From time to time, Chase heard the tenant in the next room, moving about and muttering as she paced the floor. He ignored the noises, hoping they would soon stop. But later as he lay in bed, sleepless, the din next door increased. Miss Fakenham began with slamming her drawers and proceeded to stamping her feet, crying, and talking to herself in a voice that rose to shrillness and fell to softer moans. Finally, he threw back the bedcovers and used his walking stick to pound the wall. When a welcome silence greeted his ears, he soon drifted off to sleep. But then, as if a caged beast had grown restless in its cell, the noises began again, louder.

Cursing, Chase rose and donned his dressing gown. Angrily thrusting his feet into slippers, he went out in the corridor. He put his ear against the woman's door to see if the noise had abated, hearing several loud thumps followed by a sobbing breath. He tapped on the door.

“Yes?” came the faint reply.

“Keep the noise down, miss. You will rouse the house.” What he really meant, of course, was that she was bothering
him
, for he assumed Mrs. Beeks and the boys would be sleeping soundly on the floor above.

There was no answer, so Chase, irritated beyond all measure, opened the door and put in his head. Miss Fakenham sat in the middle of the floor, her disheveled hair framing a pale, wild face wet with tears. A blanket was draped over her thin shoulders, and a purple gown spilled across her lap. She was shivering violently.

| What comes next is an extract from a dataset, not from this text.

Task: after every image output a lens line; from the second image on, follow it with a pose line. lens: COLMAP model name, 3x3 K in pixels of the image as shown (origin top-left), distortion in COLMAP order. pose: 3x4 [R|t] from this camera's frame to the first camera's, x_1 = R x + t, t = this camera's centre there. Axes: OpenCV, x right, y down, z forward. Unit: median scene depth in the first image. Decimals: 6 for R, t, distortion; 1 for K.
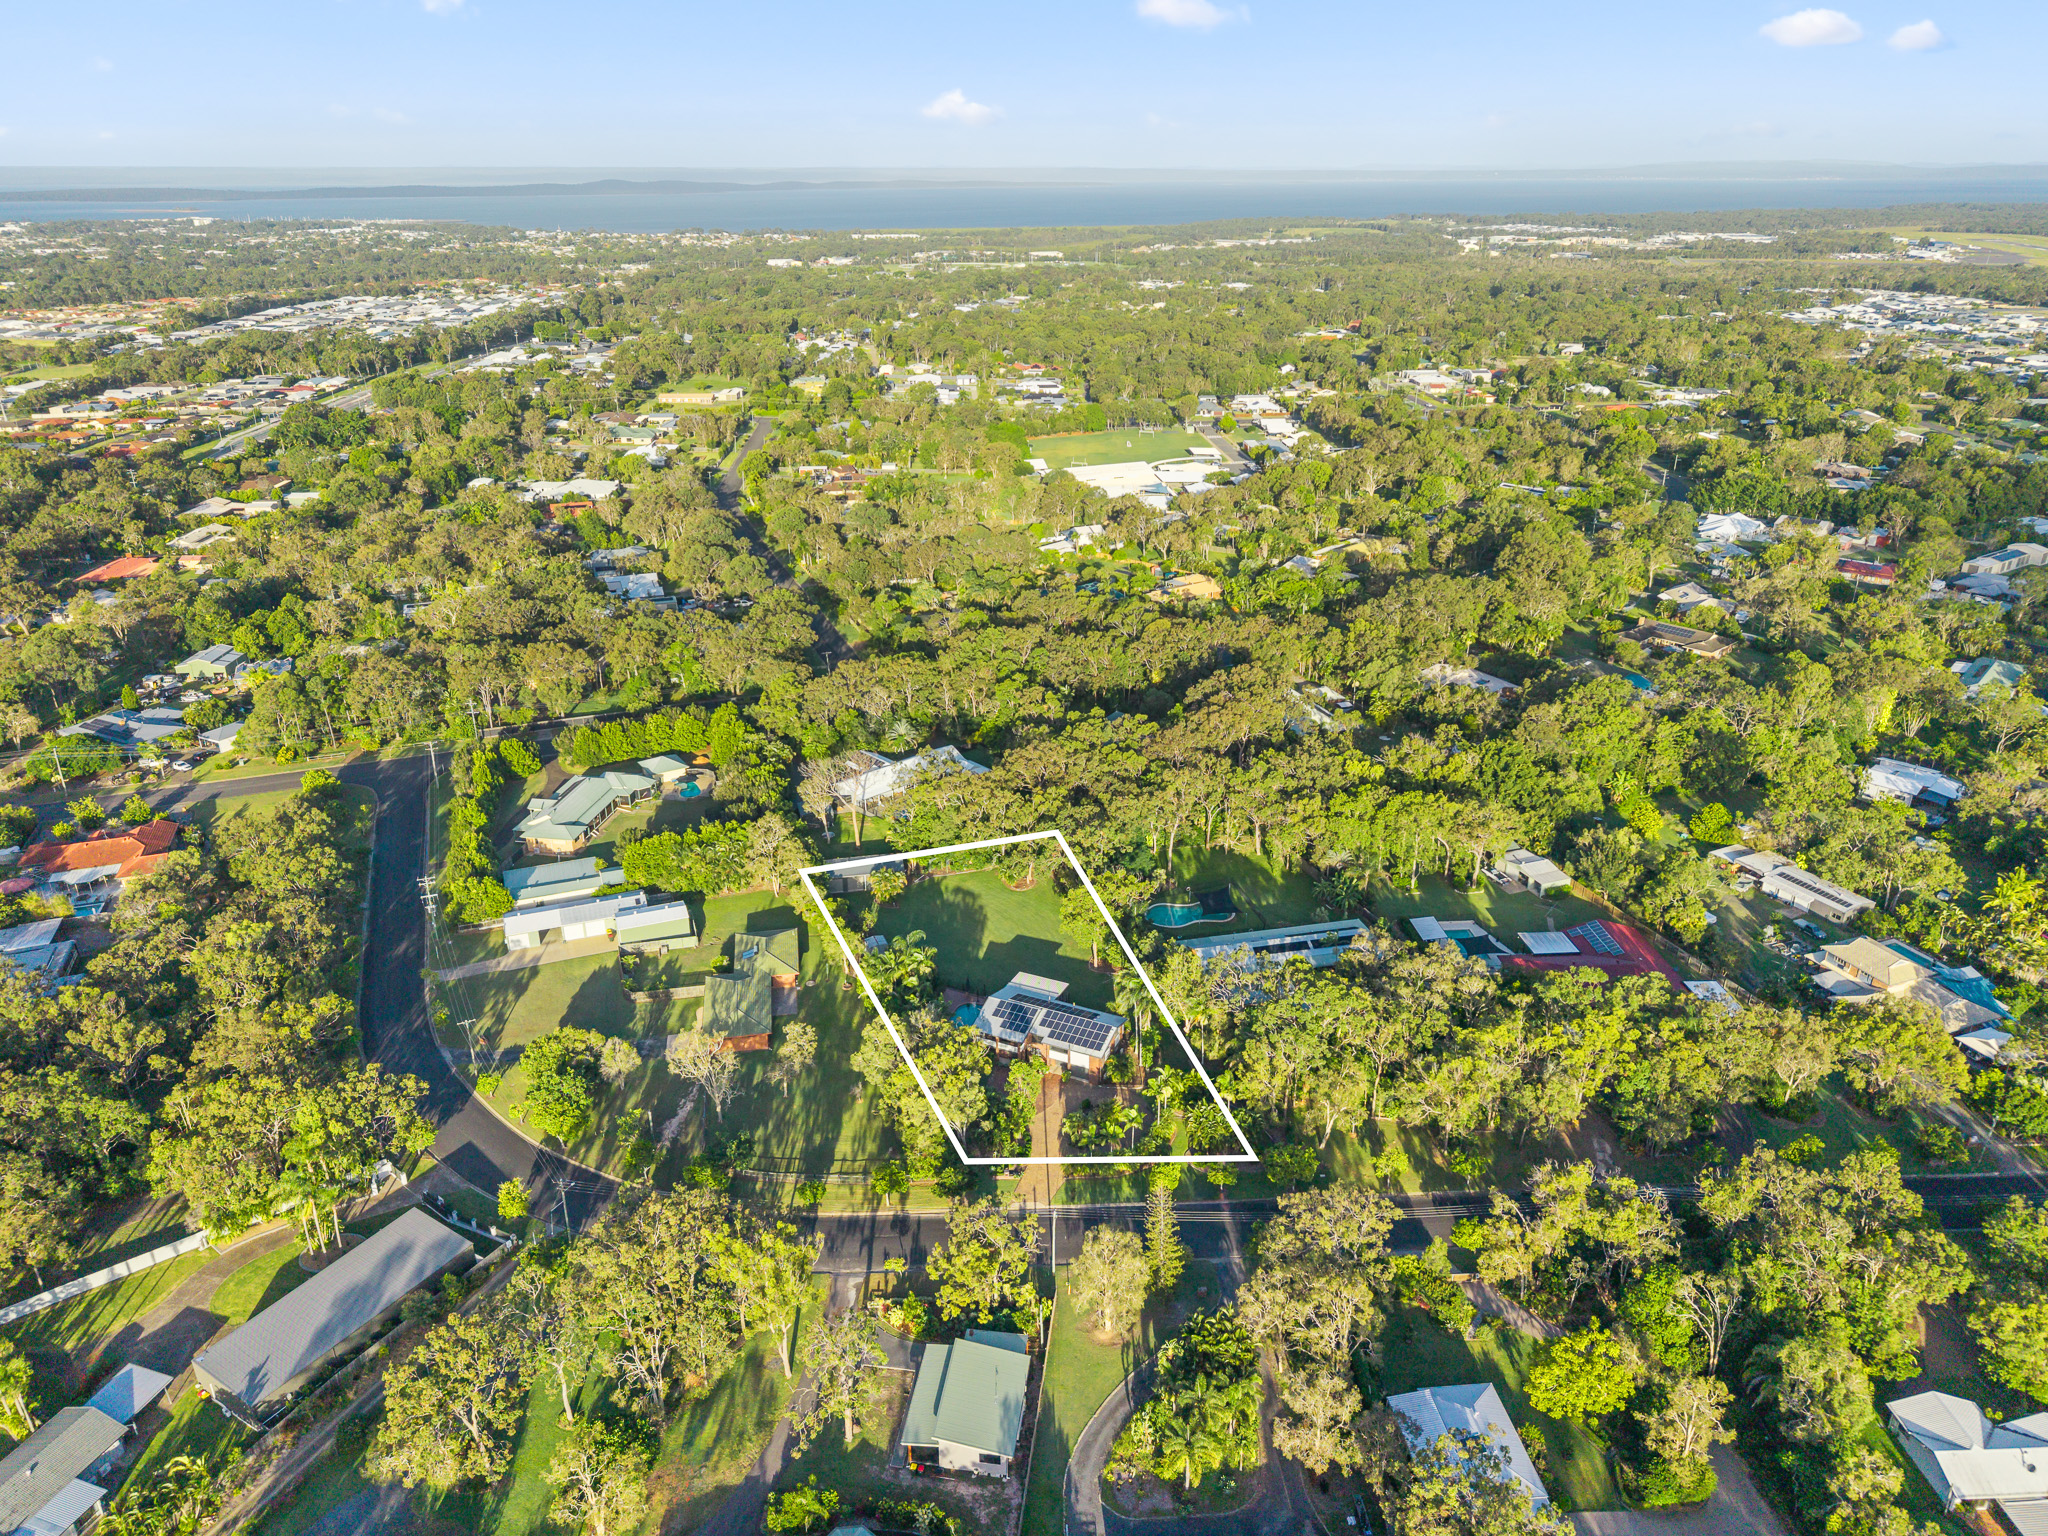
lens RADIAL K [[1417.1, 0, 1025.3], [0, 1417.1, 767.2], [0, 0, 1]] dist [-0.006395, 0.004017]
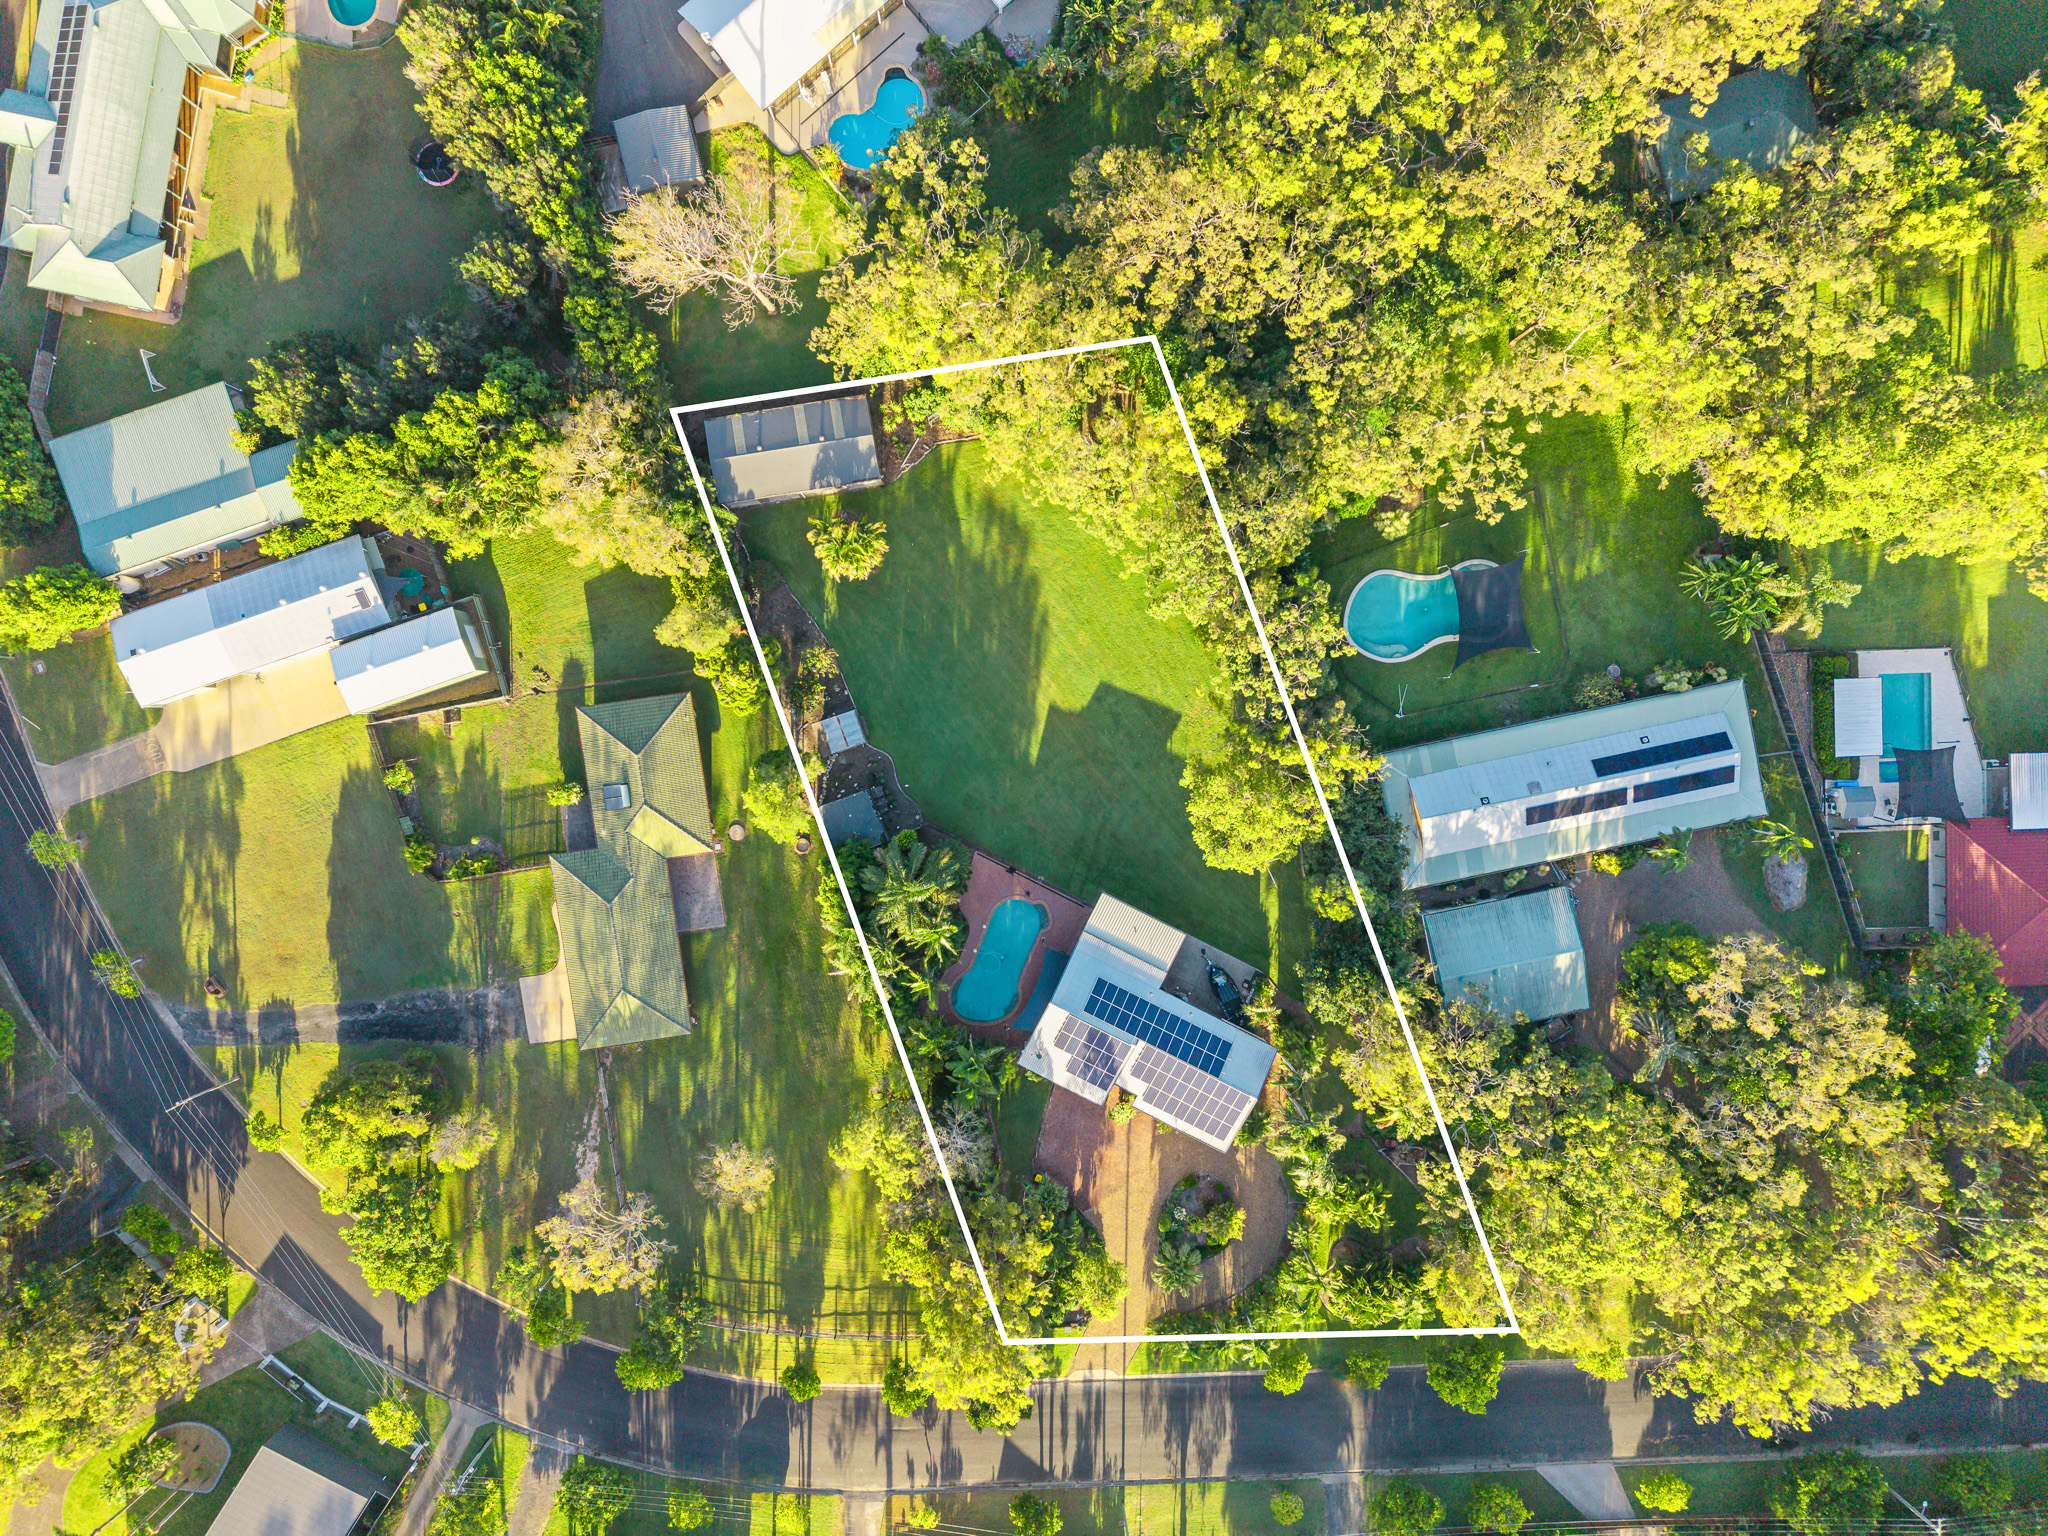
lens RADIAL K [[1417.1, 0, 1026.1], [0, 1417.1, 767.5], [0, 0, 1]] dist [-0.006395, 0.004017]
pose [[0.999619, 0.027516, 0.002230, -0.039979], [-0.012811, 0.390826, 0.920375, -0.428569], [0.024454, -0.920053, 0.391029, 0.881547]]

“How dare you enter my room!” She was shaking so hard that she got out the words only with difficulty. Chase's gaze swept around. It was a bare place. He had been in this chamber once or twice, but Mrs. Beeks had removed her bits and pieces to leave space for the tenant's belongings; only the young woman didn't have many to speak of. The room contained a narrow bed, a washstand, and a few other pieces of shabby furniture, including a scratched up old chest of drawers on top of which were a silver-backed brush and an old, clouded looking-glass. The grate was cold and empty.

Chase opened his mouth to deliver a blistering scold—but stopped himself. “What is the matter?” he said instead.